= Exercise directions =
Print the data exactly as written, but leave out each picture.

*** Collected data Section Begins ***

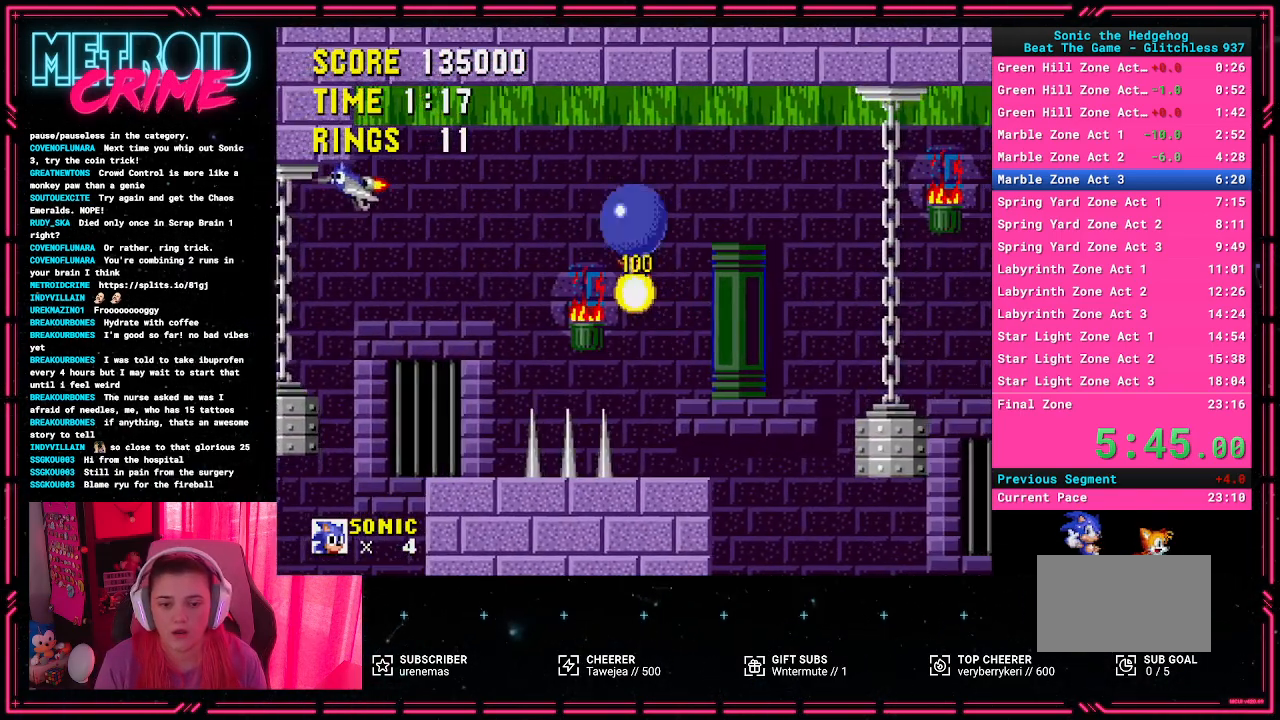
{"buttons": [], "events": []}
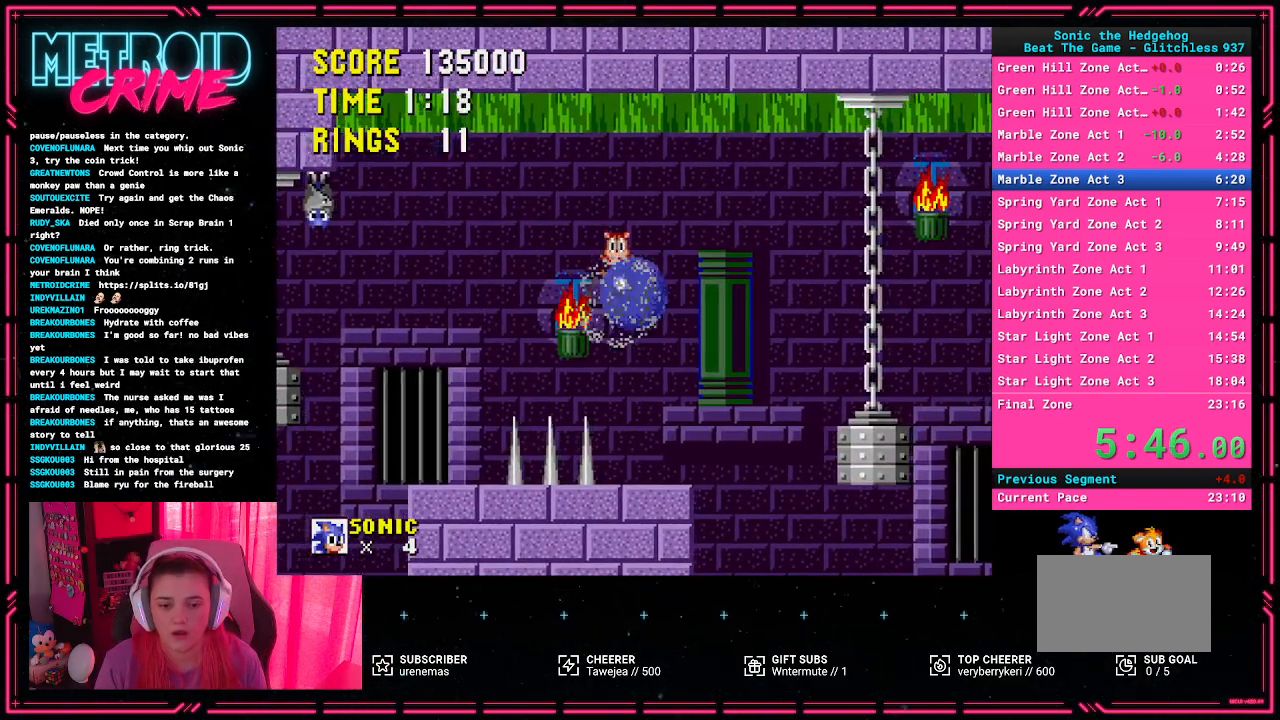
{"buttons": ["A", "DPAD_RIGHT"], "events": [[133, "DPAD_RIGHT", "down"], [350, "A", "down"]]}
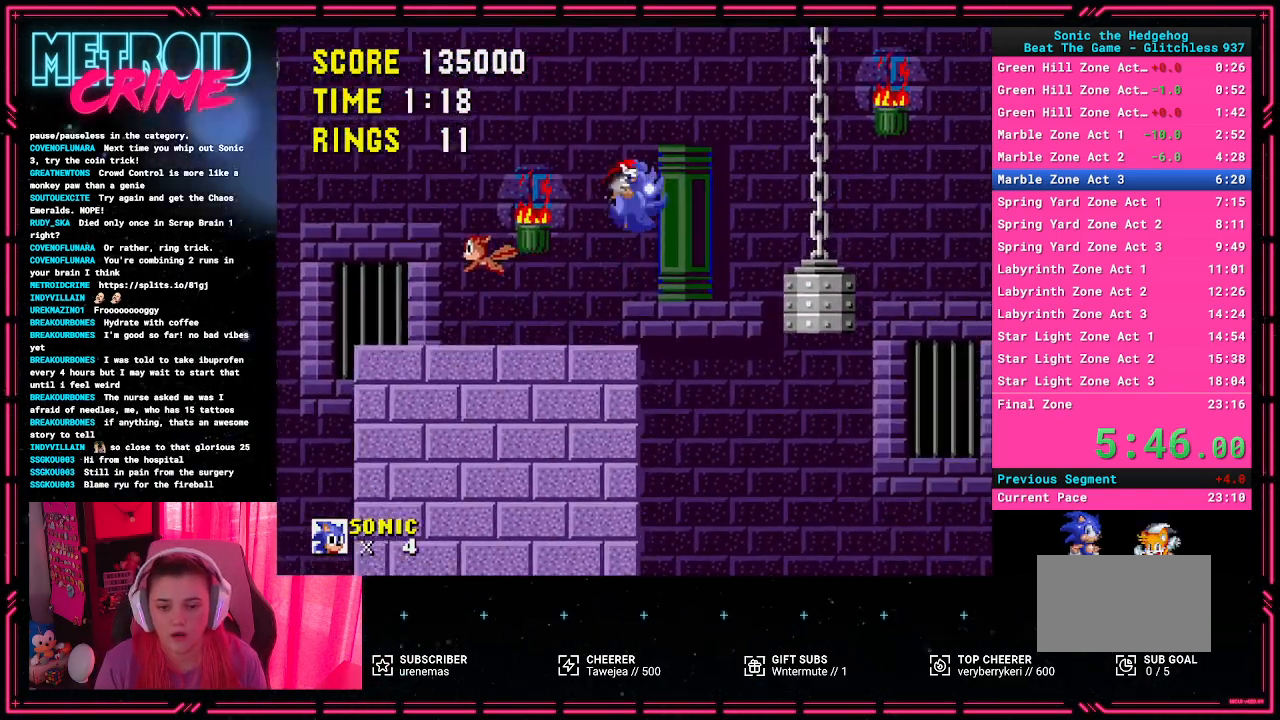
{"buttons": ["DPAD_LEFT"], "events": [[167, "A", "up"], [233, "DPAD_RIGHT", "up"], [400, "DPAD_LEFT", "down"]]}
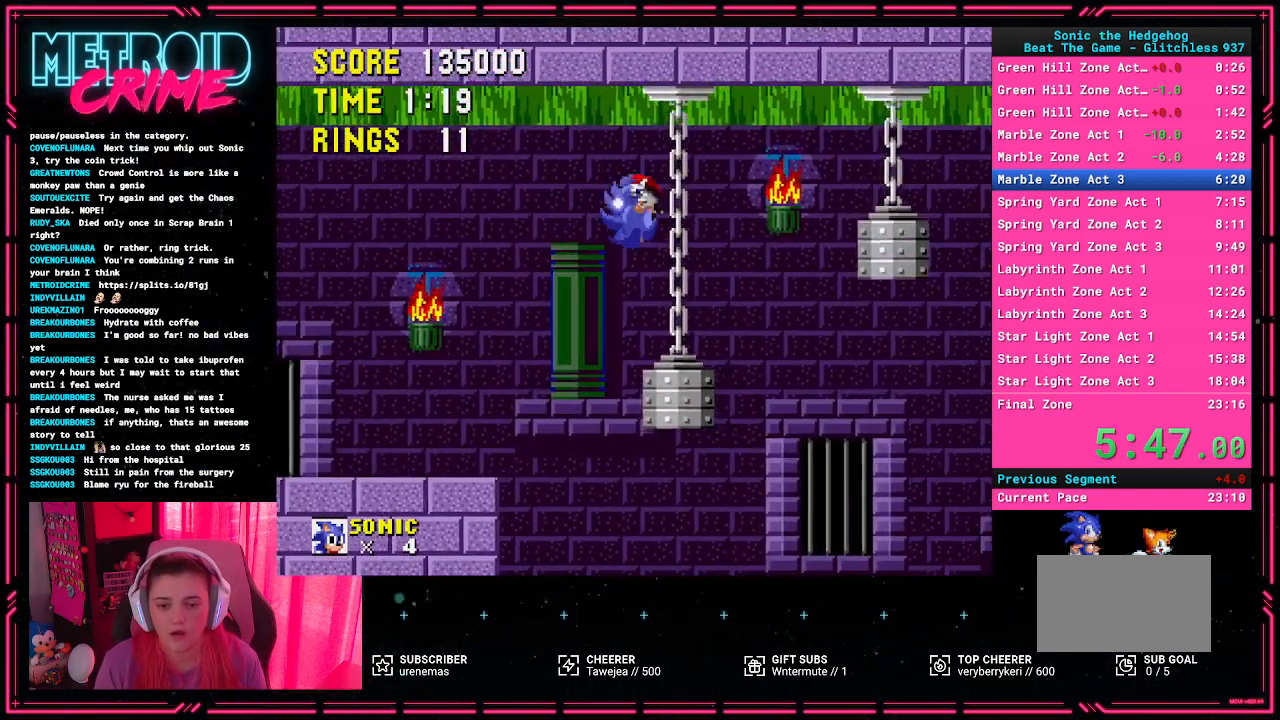
{"buttons": ["DPAD_RIGHT"], "events": [[50, "DPAD_LEFT", "up"], [233, "DPAD_RIGHT", "down"], [300, "A", "down"], [383, "A", "up"]]}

*** Collected data Section Ends ***

= Answer below =
{"buttons": [], "events": []}
{"buttons": ["A", "DPAD_RIGHT"], "events": [[133, "DPAD_RIGHT", "down"], [350, "A", "down"]]}
{"buttons": ["DPAD_LEFT"], "events": [[167, "A", "up"], [233, "DPAD_RIGHT", "up"], [400, "DPAD_LEFT", "down"]]}
{"buttons": ["DPAD_RIGHT"], "events": [[50, "DPAD_LEFT", "up"], [233, "DPAD_RIGHT", "down"], [300, "A", "down"], [383, "A", "up"]]}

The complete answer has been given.